A True Gesture Keyboard: Ending the Virtual QWERTY Tyranny
The familiar "qwerty" keyboard layout, originally designed for the mechanical typewriter, has been around since the later half of the 19th century. It survived the transition to the electronic computer keyboard and has become the standard way of entering text into a computer. However, when it comes to using it with a touchscreen, many problems arise. This article will discuss those problems and describe a new type of text entry that is fast and tailored specifically to work with the touchscreen.
Problems with QWERTY
Recently touchscreen versions of the "qwerty" keyboard have been used extensively in smart-phones and tablets. The "qwerty" layout, named after the top left row of letters on a standard keyboard, has worked well for typewriters and computer keyboards, but when implemented on touch-screens, it becomes much less efficient.
Any keyboard relying on pressing a separate key for each character, depends on the tactile feedback provided by the mechanical keys. When your eight typing fingers are placed above their "home" keys, you can feel the keys' contours and thus can tell when your fingers stray from their home position. This frees your eyes for other things, like the text you might be copying or reading, or the person you are with. Once the key positions have been memorized, i.e. once touch typing has been mastered, the typing can be quite fast.
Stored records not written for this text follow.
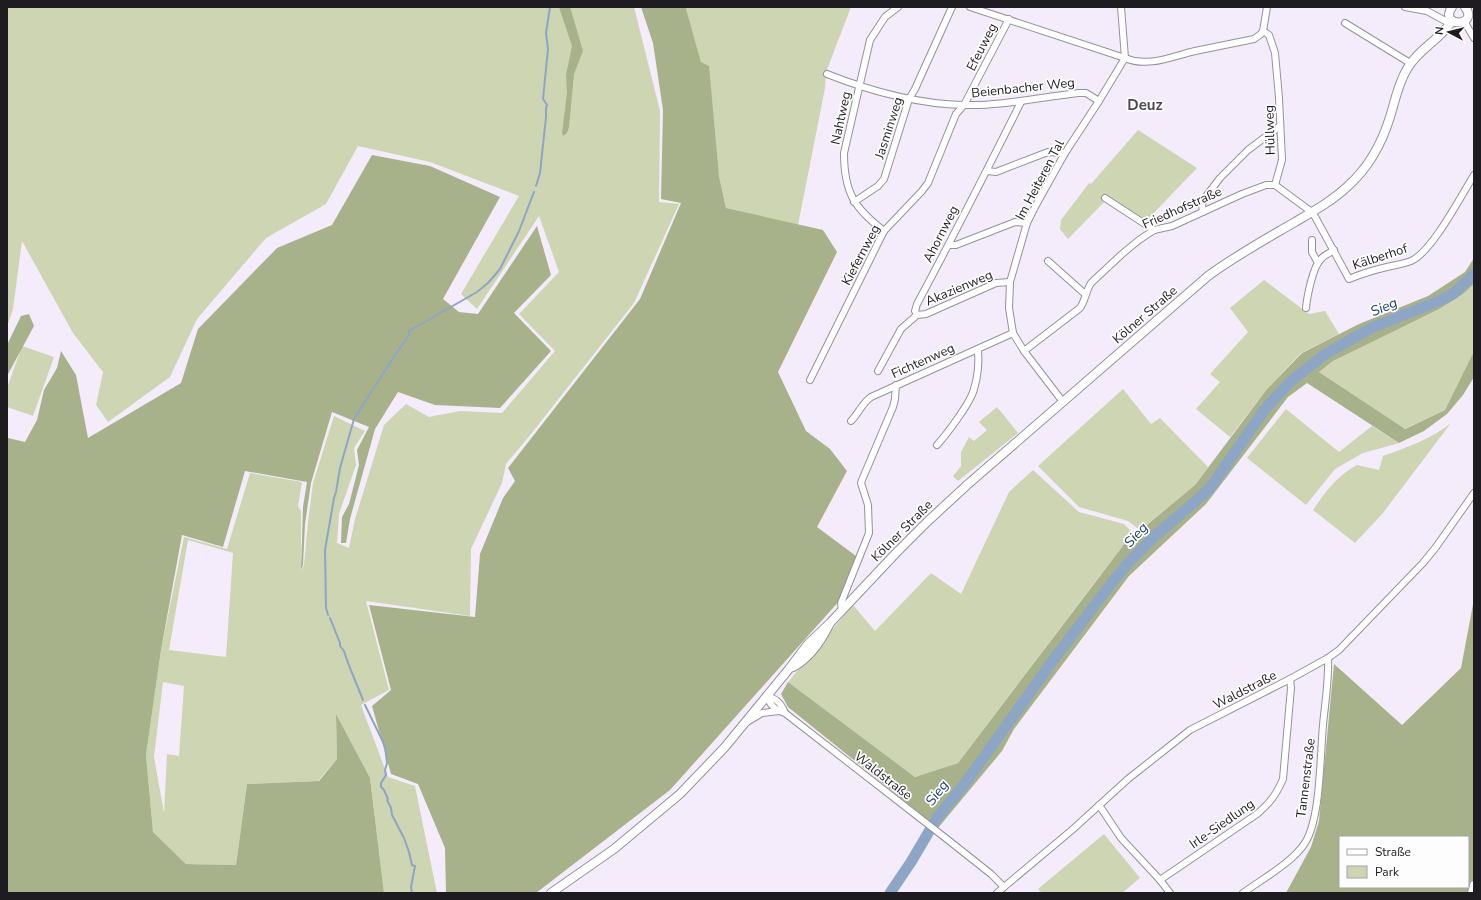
<svg xmlns="http://www.w3.org/2000/svg" width="1481" height="900" font-family="'Nunito Sans',sans-serif">
  <rect width="100%" height="100%" fill="#f5ecfb"/>
  <g fill="#cdd5b3" fill-rule="evenodd">
    <path d="M7,7H634L660,111L659,202L679,204L634,303L531,434L506,464L502,483L471,549L470,616L366,601L389,690L361,705L388,777L415,786L437,893H384L370,778L336,715L337,759L318,781L247,784L236,865L186,864L153,832L146,755L161,650L184,537L227,549L250,473L302,482L298,506L301,511V571L304,565L308,522L313,483L334,416L365,431L354,448L356,465L339,514L337,543L349,548L355,519L384,425L406,404L429,417L460,411L502,413L555,351L519,314L559,272L539,216L477,309L461,294L519,196L430,162L358,146L326,204L266,238L197,319L170,377L108,422L96,405L103,372L73,333L22,241L13,309L7,327ZM188,540L233,553L226,657L169,650ZM163,682L184,686L179,756L167,754L164,813L154,757Z"/>
    <polygon points="687,7 851,7 826,72 825,88 798,225 726,208 719,176 701,63 685,8"/>
    <polygon points="1138,130 1197,168 1145,222 1109,197 1068,239 1060,229 1061,220 1089,183 1091,184"/>
    <polygon points="1264,280 1309,314 1325,311 1339,334 1301,353 1267,389 1230,437 1196,409 1220,382 1210,374 1248,332 1230,308"/>
    <polygon points="1474,284 1474,351 1445,410 1404,429 1319,372 1333,361 1463,294"/>
    <polygon points="22,346 54,357 33,416 7,407 7,388"/>
    <polygon points="1123,389 1151,424 1160,418 1208,467 1195,485 1140,530 1128,521 1079,507 1038,466"/>
    <polygon points="997,407 1018,433 958,481 953,476 961,466 961,452 969,437 974,441 987,430 979,422"/>
    <polygon points="1286,409 1339,452 1372,426 1399,443 1363,453 1335,469 1306,505 1247,458"/>
    <path d="M1451,423L1383,513L1355,543L1313,510C1326,491 1337,476 1357,465L1379,470L1383,456C1408,447 1431,439 1451,423Z"/>
    <polygon points="1033,470 1079,512 1124,524 1135,535 1125,543 1091,587 958,763 915,777 788,682 853,605 875,631 931,573 961,594 1009,492"/>
    <polygon points="1104,834 1140,878 1122,893 1042,893 1038,889"/>
  </g>
  <g fill="#a8b28a" fill-rule="evenodd">
    <polygon points="559,7 570,7 583,51 574,74 569,127 567,133 563,136 562,133 567,93 566,75 572,46"/>
    <polygon points="641,7 687,7 686,9 701,62 709,66 719,176 726,208 823,230 837,252 778,372 806,431 830,449 847,471 817,527 856,556 841,599 670,790 536,893 446,893 445,848 418,784 391,774 372,706 391,690 369,605 475,617 480,554 503,498 515,481 508,468 640,299 681,203 661,199 663,110 653,43"/>
    <polygon points="372,155 430,166 500,197 443,299 459,312 478,314 537,226 551,275 514,313 551,351 500,408 435,405 398,392 375,429 350,519 346,543 341,543 342,517 349,504 359,465 357,450 369,427 332,412 311,483 305,524 303,565 301,570 303,507 307,482 245,471 223,547 182,535 161,650 146,755 153,832 186,864 236,865 247,784 319,781 337,759 336,714 370,778 384,893 7,893 7,434 8,438 25,442 37,420 44,390 57,368 61,351 76,375 88,438 181,383 198,329 277,248 332,225"/>
    <polygon points="1474,258 1474,284 1463,294 1439,309 1333,361 1319,372 1405,429 1445,410 1474,351 1474,377 1463,395 1447,414 1424,431 1399,443 1307,383 1288,397 1206,504 1129,576 1014,729 1002,751 938,828 788,707 781,694 788,682 915,777 958,763 1125,543 1195,485 1267,389 1302,353 1359,324 1428,296 1465,272"/>
    <polygon points="29,314 34,326 7,376 7,345 21,316"/>
    <path d="M1474,599V893H1286L1311,847L1319,821L1334,664L1402,725L1461,668ZM1340,837H1468V887H1340Z"/>
  </g>
  <g fill="none" stroke-linecap="round" stroke-linejoin="round">
    <g stroke="#8da6c6" stroke-width="2">
      <polyline points="536,186 540,173 546,117 546,108 547,105 543,99 548,49 546,33 550,7"/>
      <polyline points="328,615 326,608 325,550 334,498 336,492 340,468 354,419 393,358 409,335 409,331 477,292 488,283 500,269 519,231 534,192"/>
      <polyline points="330,618 340,643 340,646 344,651 348,663 363,700"/>
      <polyline points="365,705 385,746 387,763 385,770 386,775 381,783 381,787 384,790 388,799 387,800 391,808 392,815 404,838 409,852 412,865 415,866 411,887 412,893"/>
    </g>
    <polyline stroke="#8da6c6" stroke-width="11" points="890,893 911,862 937,818 966,782 1054,659 1110,585 1129,562 1156,535 1197,500 1210,488 1265,409 1290,382 1324,355 1371,328 1439,301 1453,294 1474,274"/>
    <defs>
      <g id="minor">
        <polyline points="970,7 1125,58 1121,7"/>
        <polyline points="1405,7 1427,11 1451,24"/>
        <polyline points="1464,21 1474,38"/>
        <polyline points="1345,23 1410,63"/>
        <path d="M1263,31L1269,35L1275,53L1279,98L1282,160L1275,185L1313,213L1349,279C1361,274 1374,270 1387,267C1395,265 1403,264 1411,261C1432,252 1461,196 1474,175"/>
        <path d="M827,74C870,91 917,104 964,105C1003,106 1041,97 1079,93H1086L1099,101L1125,58C1148,68 1173,56 1195,51C1215,47 1234,43 1254,39L1261,34L1263,31L1267,7"/>
        <polyline points="987,171 996,172 1048,152 1065,153"/>
        <polyline points="1105,198 1154,230"/>
        <polyline points="854,202 878,186 884,179 909,99 915,89 952,7"/>
        <polyline points="1203,212 1202,205 1204,199 1220,178 1248,150 1280,126"/>
        <path d="M884,231C854,208 844,192 844,153L870,40L885,17L898,7"/>
        <polyline points="1312,240 1312,252 1318,263"/>
        <polyline points="949,245 956,245 1015,222 1027,223"/>
        <polyline points="1048,261 1085,294"/>
        <path d="M1306,308C1307,297 1313,266 1321,259C1324,255 1330,253 1334,250"/>
        <polyline points="917,315 926,314 996,283 1010,282"/>
        <path d="M1024,351L1080,308C1085,301 1086,291 1091,283L1122,254L1139,240L1154,230L1172,226L1242,194L1266,185H1275"/>
        <path d="M878,371L901,329L917,315L915,311L917,304C953,237 987,170 1021,102"/>
        <polyline points="810,380 884,231 922,191 928,183 956,114 964,105 1009,19"/>
        <polyline points="1063,402 1024,351 1013,333 1009,308 1010,282 1027,223 1036,205 1065,153 1099,101"/>
        <path d="M851,421C859,413 862,403 871,397L1013,333"/>
        <path d="M937,445C947,434 971,402 974,389C978,376 979,361 978,349"/>
        <polyline points="842,610 841,603 869,533 868,505 861,483 862,480 893,407 895,399 896,385"/>
        <path d="M766,696C771,706 775,710 785,713L943,836L991,874L1004,887L1072,830L1128,779L1190,730L1290,679L1328,658L1339,650L1423,563L1436,547L1474,493"/>
        <path d="M766,696C777,699 781,703 785,713"/>
        <polyline points="747,722 762,713 779,711"/>
        <polyline points="1099,805 1121,838 1160,880 1170,893"/>
        <path d="M1160,880L1257,814C1270,803 1276,795 1283,779L1291,688L1290,679"/>
        <polyline points="997,893 1004,887"/>
        <path d="M1243,893C1262,879 1292,863 1305,843C1321,817 1320,756 1323,725C1325,703 1329,681 1328,658"/>
      </g>
      <g id="major">
        <path d="M1452,7C1438,28 1480,27 1465,7"/>
        <path d="M793,667C810,658 821,641 829,625"/>
        <path d="M551,893L614,849L680,794L725,747L789,669L808,644L830,623L896,553L927,522L967,485L1208,276C1235,256 1266,239 1295,222C1314,211 1332,201 1348,186C1368,168 1382,143 1390,117C1395,101 1398,84 1407,69C1418,49 1440,40 1452,21"/>
        <polyline points="1472,893 1474,885"/>
      </g>
    </defs>
    <use href="#minor" stroke="#97909d" stroke-width="8"/>
    <use href="#major" stroke="#97909d" stroke-width="10"/>
    <use href="#minor" stroke="#fff" stroke-width="6"/>
    <use href="#major" stroke="#fff" stroke-width="8"/>
  </g>
  <g text-anchor="middle" dominant-baseline="central" stroke-width="3.5" stroke-linejoin="round" paint-order="stroke">
    <g font-size="13" fill="#1f1c21" stroke="#fdfdfd">
      <text transform="translate(982 47) rotate(-63)">Efeuweg</text>
      <text transform="translate(1023 88) rotate(-6)">Beienbacher Weg</text>
      <text transform="translate(841 118) rotate(-78)">Nahtweg</text>
      <text transform="translate(889 128) rotate(-72)">Jasminweg</text>
      <text transform="translate(1270 130) rotate(-92)">Hüllweg</text>
      <text transform="translate(1040 180) rotate(-62)">Im Heiteren Tal</text>
      <text transform="translate(1182 208) rotate(-24)">Friedhofstraße</text>
      <text transform="translate(941 234) rotate(-63)">Ahornweg</text>
      <text transform="translate(861 255) rotate(-62)">Kiefernweg</text>
      <text transform="translate(1380 257) rotate(-18)">Kälberhof</text>
      <text transform="translate(959 288) rotate(-23)">Akazienweg</text>
      <text transform="translate(1145 315) rotate(-41)">Kölner Straße</text>
      <text transform="translate(923 361) rotate(-24)">Fichtenweg</text>
      <text transform="translate(902 531) rotate(-45)">Kölner Straße</text>
      <text transform="translate(1245 690) rotate(-27)">Waldstraße</text>
      <text transform="translate(883 776) rotate(38)">Waldstraße</text>
      <text transform="translate(1306 778) rotate(-83)">Tannenstraße</text>
      <text transform="translate(1222 824) rotate(-35)">Irle-Siedlung</text>
    </g>
    <g font-size="14" font-style="italic" fill="#20436e" stroke="#fdfdfd">
      <text transform="translate(1384 307) rotate(-23)">Sieg</text>
      <text transform="translate(1136 535) rotate(-47)">Sieg</text>
      <text transform="translate(937 793) rotate(-53)">Sieg</text>
    </g>
    <g font-size="15" font-weight="bold" fill="#4e4753" stroke="#fdfdfd">
      <text x="1145" y="105">Deuz</text>
    </g>
  </g>
  <rect width="1481" height="900" fill="none" stroke="#1f1c21" stroke-width="16"/>
  <rect x="1339" y="836" width="130" height="52" fill="#fdfdfd" stroke="#a4a3a5"/>
  <rect x="1347" y="849" width="20" height="6" fill="#ffffff" stroke="#a4a3a5"/>
  <text x="1375" y="856" font-size="12" fill="#1f1c21">Straße</text>
  <rect x="1347" y="866" width="20" height="12" fill="#cdd5b3" stroke="#a4a3a5"/>
  <text x="1375" y="876" font-size="12" fill="#1f1c21">Park</text>
  <g transform="translate(1449 32) rotate(277)" stroke="#fdfdfd" stroke-width="3" paint-order="stroke">
  <path d="M0-3L7 15L0 10L-7 15Z" fill="#1f1c21"/>
  <text y="-6" font-size="11" font-weight="bold" text-anchor="middle" fill="#1f1c21">N</text>
  </g>
</svg>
This cannot be done with the touchscreen version of the "qwerty" keyboard because the screen is smooth and you can't feel the keys. Even if you could, your fingers must be off the screen between key presses. To compensate, you must use your eyes to monitor the location of your fingers. This is especially difficult with smartphones, where the key images are tiny and are blocked from view by your fingers!
As a consequence many tasks, normally done with a computer keyboard, are cumbersome with the touchscreen version. Copying text becomes particularly difficult in that your eyes must constantly jump between the text being copied and the keyboard. When in a meeting or classroom where notes are being taken, and a smartphone or tablet would really be handy, the same thing happens. The keyboard is also slow and error prone because of the eye-hand coordination needed to operate it.
There's Another Way
Although the touchscreen is clearly not well suited to emulating a "qwerty" keyboard, there are aspects of the touchscreen that lend themselves quite well to making a good text entry device. One of these is the ease of making swipes and other gestures due to the screen's smooth surface and the ability of the software to track the fingers' positions. This has been demonstrated by the success of the pinch gestures pioneered on the iPhone.
To take advantage of this feature, what if each key press were replaced by a unique gesture, like a tap or swipe?
This would eliminate the need to constantly look at the input area since the gesture can start anywhere. But how can we devise enough, easy to make, unique gestures to allow for the 26 letters of the alphabet as well as shifts and punctuations? What follows is a solution to that problem.
More Fingers: Suppose we use a small set of single finger gestures and combine them with multiple fingers to make possible a larger number of multi-finger gestures. Three fingers was chosen here to be compatible with the smaller screens found on smart-phones. To the right is a table showing 13 simple single finger gestures consisting of a tap and 12 different swipes. These consist of simple swipes in one of four directions and curved swipes where the the swipe starts in one direction and ends in another.
Four possible combinations of three fingers can be used: one finger by itself, two adjacent fingers, two non-adjacent fingers, and all three fingers together. When using more than one finger, all of the fingers simultaneously make one of the 13 single finger gestures.
The total number of gestures possible is thus (4 finger combinations) x (13 gestures) = 52, which is comparable to the number of keys on a typical "qwerty" keyboard. In the table to the right, these gestures have been assigned in a way that ensures that the most frequently used letters, shifts, and punctuations are paired with the simplest gestures. For example a "space", the most frequently used character is a simple one finger tap. The letter "e" is two adjacent fingers tapping. In the table a filled circle means a tap, an arrow designates a swipe, and a dash means the corresponding finger does not touch the screen.
To aid in learning the gestures, this table is displayed in the area of the screen, under the fingers, where the gestures are formed. It serves as a type of "crib" sheet for remembering the gestures.
The fact that the swipes can be as little as a few millimeters in length makes this technique potentially very fast. Thus far it has been demonstrated at over 40 words per minute and faster speeds are entirely possible.
Because of the lack of tactile feedback, the touchscreen version of the "qwerty" keyboard will always be slow and error prone requiring good eye-hand coordination to operate efficiently. A technique has been described which solves most of the problems encountered in doing text entry on touchscreen devices like smartphones and tablets. A unique gesture for each character is made possible using a combination of simple taps and swipes using up to three fingers. This makes possible eyes-free operation at high speed, making text entry comparable to what is possible with a conventional desktop keyboard.
This concept has been recently realized as an app for Android called Flicboard.